[What is being asked]: Give back the records below exactly, every one, with no pictures.

[Dataset entries]:
───
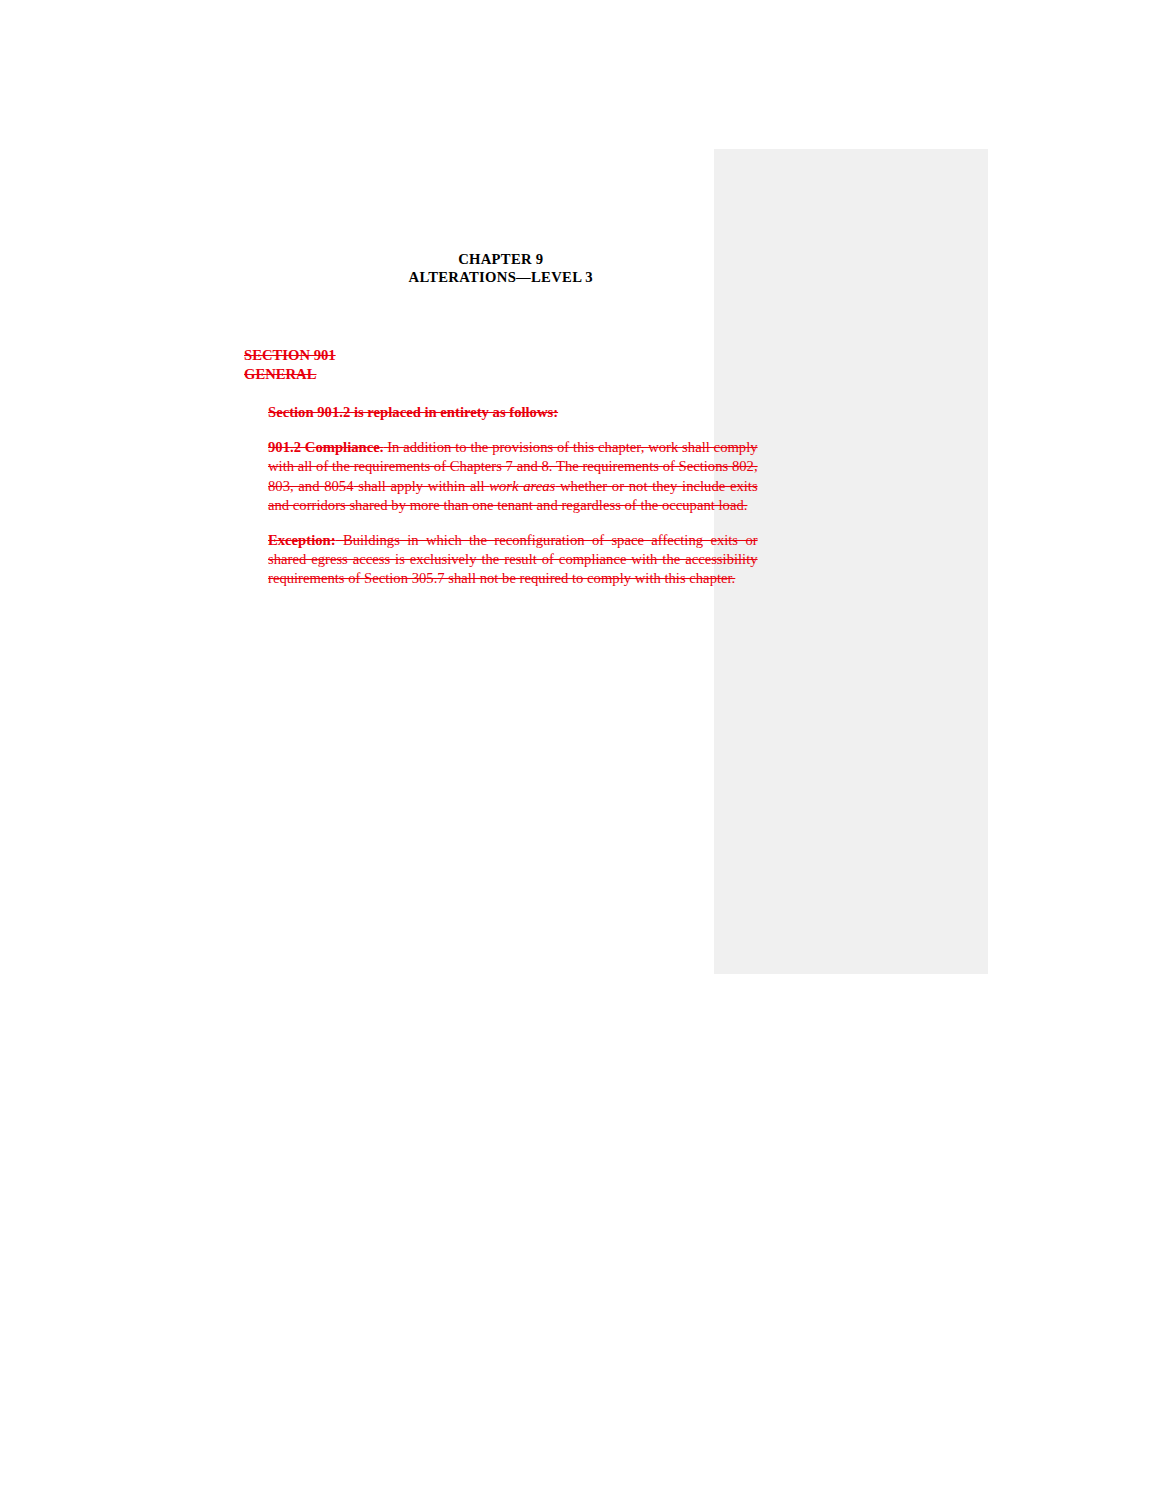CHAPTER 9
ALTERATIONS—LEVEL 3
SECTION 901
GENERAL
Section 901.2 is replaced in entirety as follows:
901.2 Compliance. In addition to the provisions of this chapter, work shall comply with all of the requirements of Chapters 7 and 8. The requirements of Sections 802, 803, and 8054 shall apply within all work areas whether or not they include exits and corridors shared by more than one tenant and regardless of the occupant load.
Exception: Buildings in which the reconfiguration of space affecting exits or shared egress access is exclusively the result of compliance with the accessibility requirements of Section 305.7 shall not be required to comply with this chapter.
───
[Completed exercise]:
CHAPTER 9
ALTERATIONS—LEVEL 3
SECTION 901
GENERAL
Section 901.2 is replaced in entirety as follows:
901.2 Compliance. In addition to the provisions of this chapter, work shall comply with all of the requirements of Chapters 7 and 8. The requirements of Sections 802, 803, and 8054 shall apply within all work areas whether or not they include exits and corridors shared by more than one tenant and regardless of the occupant load.
Exception: Buildings in which the reconfiguration of space affecting exits or shared egress access is exclusively the result of compliance with the accessibility requirements of Section 305.7 shall not be required to comply with this chapter.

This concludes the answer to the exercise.